With a time just under seven hours, Odron finished 17th overall and first in his age division in last year’s Leadville 100-miler. He said he qualified for the race through a lottery, which he will not have to worry about this year thanks to his Silver Rush win.

Making the shift to longer races meant Odron could not stay on Waite’s cross-country racing team, but the team’s coaches, husband and wife Cody and Kathy Waite, still train him. Odron had to put together his own group of sponsors and said he currently has five.

“It’s definitely something I’ve never done before, reaching out to brands and trying to meet people and build connections and stuff,” Odron said. “I think it’s like a really valuable skill and experience that I had, learning how to do that.”

Having Waite Endurance coach him is not Odron’s only connection to the family. Their daughter Sofia and Odron are dating.

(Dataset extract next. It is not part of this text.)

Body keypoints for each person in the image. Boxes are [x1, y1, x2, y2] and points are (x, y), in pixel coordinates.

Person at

Sofia competed in the USA Cycling Mountain Bike National Championships in Winter Park in July, where she finished seventh in the short track cross-country pro race and second in the under-23 cross country race. She will represent the United States at the 2022 UCI Mountain Bike World Championships in late August.

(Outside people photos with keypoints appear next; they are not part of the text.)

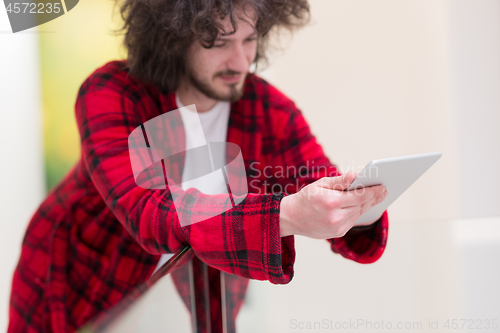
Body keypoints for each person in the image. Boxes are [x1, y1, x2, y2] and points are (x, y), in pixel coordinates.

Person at [8, 0, 389, 332]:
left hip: (190, 304)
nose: (240, 61)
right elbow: (150, 213)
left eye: (250, 39)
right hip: (77, 286)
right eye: (219, 42)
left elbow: (319, 180)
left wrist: (356, 205)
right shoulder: (113, 92)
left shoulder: (267, 108)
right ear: (172, 38)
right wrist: (284, 215)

“She’s way more legit than I am,” Odron said.

Odron said his future in racing will center around gravel races, which are similar to endurance mountain bike races in length but not in surface or equipment. Gravel races are not as rocky and have more pavement, Odron said, and racers use bikes with drop bars and knobby tires.

With three gravel races under his belt so far this year, Odron looks to race a few more before 2023. He said he might compete in a mountain bike stage race, the Pikes Peak Apex in Colorado Springs, from Sept. 22-25.

Depending on how his mountain bike and gravel schedule works out, Odron could also race collegiately, but he said the cross-country races in the collegiate league, which are shorter than gravel or endurance mountain bike races, are not his preferred discipline.

“If you’re more specialized to certain distances, it’s really hard to make that switch back,” Odron said.

Whatever lies on the road (or trail) ahead, Odron said he wants to race for as long as he can.

“It’s just what I love to do the most,” Odron said. “I’d obviously love to hopefully get paid or optimize support throughout the years and make it more sustainable. That’d obviously be really good.”